Faster MCU or more HW?
If we do some heavy signal processing with software then a question is often: should I go with faster processors, multi-cores - or better to have (dedicated) hardware?
The answer is: if your software platform provides the hardware features you need - go ahead. But what if we realize during the project that the performance is not enough or the hardware has limitations (e.g. a "must have" for me are two full bi-directional I2S interfaces what most of MCUs, embedded system do not provide, and a Linux based platform ...? forget it).
As an example: I want to do professional audio processing, filtering, sample rate conversion (SRC), to have FFT display, VU meter, a Dynamic Range Extension, Limiter, Equalizer etc. I decided to go with a pretty nice Cortex-M7 platform (one of the famous Discovery boards). I ended up in trouble in terms of performance: It was easy to overload the MCU: with the first versions of the project up to 100% when I did my common lazy programming style (without to take care about hardware really). And just having few of my features implemented (just a DC-Blocker, FFT, VU-Meter, nothing else) but I am already at the end of the system performance, so soon?.
OK, let me fight for performance, when coding the software. Use all the tricks in software development, but - very important: check your hardware capabilities and adapt accordingly: how many buses and parallel paths do I have in system? is there a FPU and how to use it? float or double (SP or DP)? Are there DMAs even to use for a mem-to-mem memcpy? CMSIS DSP or my own code ... (DSP instructions)? DTCM, ITCM, caches, flash accelerators ... use all the "tricks": a well done HW-SW-CoDesign where the hardware seems to dictate the firmware development.
And: I am down now to 3.5% MCU load, with the same FFT LCD Display, audio filters. Nice, but really tough to find all the hooks for a faster firmware. But enough for all my features still in mind?
Not really: some hardware features are not really very fast, e.g. the touch needs I2C which slows down my embedded firmware. Or the LCD has to render my images, text etc. - a simple text print on LCD can be slow. And feeding audio through my system as bi-directional I2S, with two sinks and sources (any-to-any audio interface routing with 2x In and Out, each 192KHz, 32bit) - I overload any MCU again, I am pretty sure. I do not want to have clicks in audio later just when I tap the touch screen. Unpredictable if 80% CPU load with audio processing would be enough.
And fast MCUs run often a heavy OS, e.g. Linux. And such platforms let me miss all the hardware I wish to have, e.g. often Linux based MCUs do not have full blown I2S in and out, or just one or even just one direction, not two I2S hardware interfaces.
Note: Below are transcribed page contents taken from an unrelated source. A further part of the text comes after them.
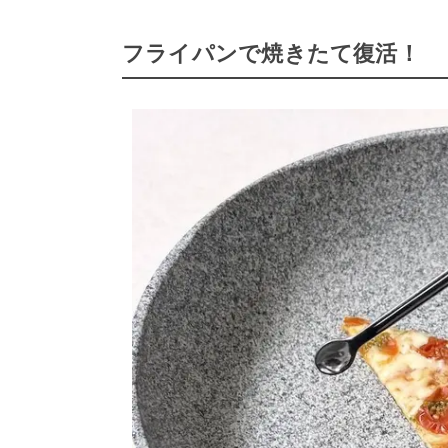
フライパンで焼きたて復活！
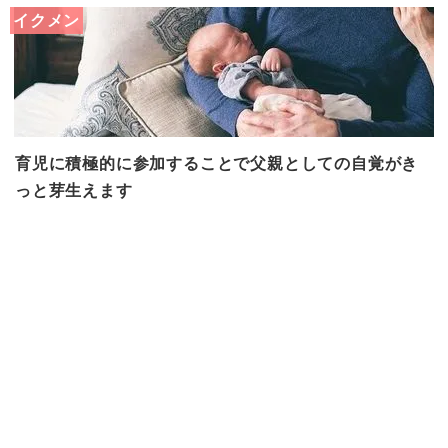
イクメン
育児に積極的に参加することで父親としての自覚がき
っと芽生えます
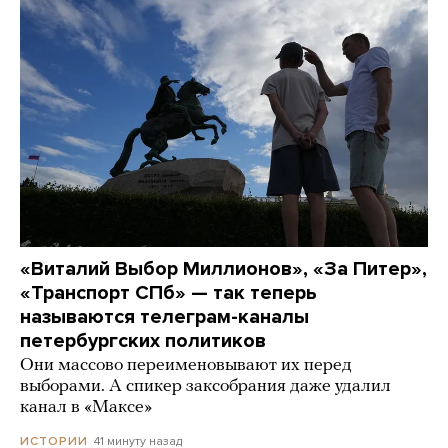
«Виталий Выбор Миллионов», «За Питер»,
«Транспорт СПб» — так теперь
называются телеграм-каналы
петербургских политиков
Они массово переименовывают их перед
выборами. А спикер заксобрания даже удалил
канал в «Максе»
41 минуту назад
ИСТОРИИ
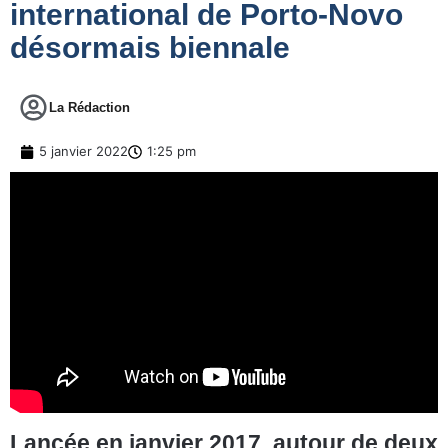
international de Porto-Novo
désormais biennale
La Rédaction
5 janvier 2022
1:25 pm
Lancée en janvier 2017, autour de deux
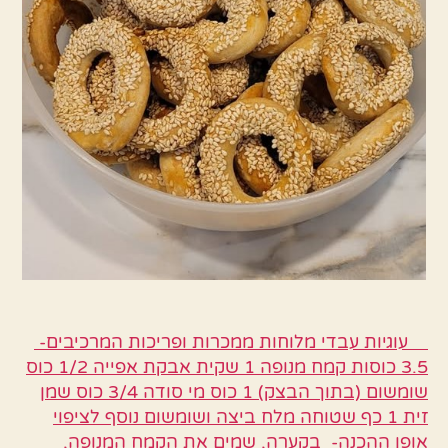
עוגיות עבדי מלוחות ממכרות ופריכות המרכיבים-
3.5 כוסות קמח מנופה 1 שקית אבקת אפייה 1/2 כוס
שומשום (בתוך הבצק) 1 כוס מי סודה 3/4 כוס שמן
זית 1 כף שטוחה מלח ביצה ושומשום נוסף לציפוי
אופן ההכנה- בקערה, שמים את הקמח המנופה,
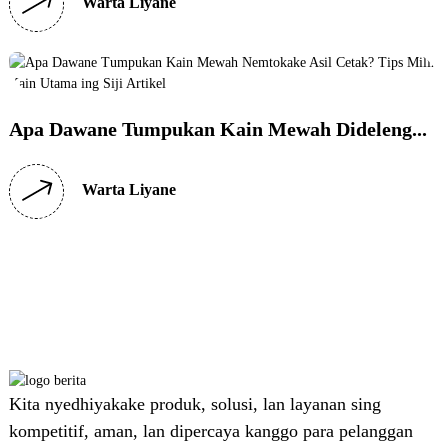
Warta Liyane
Warta Liyane
Warta Liyane
Warta Liyane
Apa Dawane Tumpukan Kain Mewah Dideleng...
Warta Liyane
Kita nyedhiyakake produk, solusi, lan layanan sing
Microwave Multi-kanal
Microwave Multi-kanal
Microwave Multi-kanal
kompetitif, aman, lan dipercaya kanggo para pelanggan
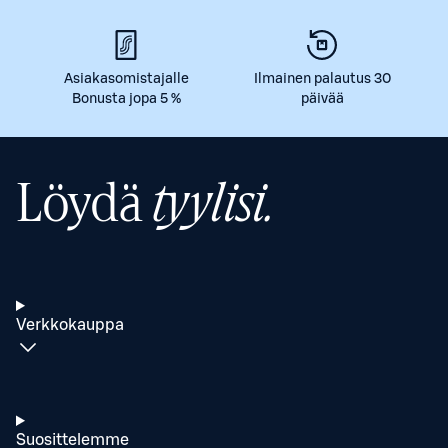
Asiakasomistajalle
Ilmainen palautus 30
Bonusta jopa 5 %
päivää
Löydä
tyylisi.
Verkkokauppa
Suosittelemme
And no way to use an external word clock, e.g. a GPS disciplined clock reference.
Therefore my decision: extend the hardware, at best in a way to use the same MCUs, to create a Dual- or even Quad-MCU solution, as a pipeline with the same processors I am familiar with (actually all types of ARM CPUs, including A53, A57 but changing from one to the other is a dramatic decision, even for me). And: split the firmware I have already in place and spread over a Multi-MCU-System, similar to a multi-core CPU, but with less trouble due to cache coherence, system bus bottlenecks, shared memory handling etc. And reusing the same MCU as a Multi-MCU-System avoids headaches when mixing different types of MCUs. Often they need different BSPs, approaches to design firmware or even needed tools (ARM vs. DSPs or embedded bare-metal vs. Linux).
And: Multi-MCU is even better for my needs: a multi-core single chip processor sounds nice but if I just think about the "cache maintenance" or "coherency" necessary to do ...?
My Dual-MCU Lyrebird APP is ready to go: two STM32F7 CM7 MCUs as a single system, an Audio Processing Pipeline (APP). Let's move the audio processing to a dedicated MCU and have the second MCU free as UI interface, with more fancy displays on LCD, multi-touch control etc. Or use one STM as one sink and source (e.g. Line In and Out), the other end of the APP is connected to another sink and source (e.g. AES3 in and out).
Quite easy now to split the existing firmware, no need to start over with a new platform. In my case: additional hardware makes my live easier as a firmware/software developer. Not all issues can be solved just with software. More people can achieve more compared to just one (or me working without to sleep).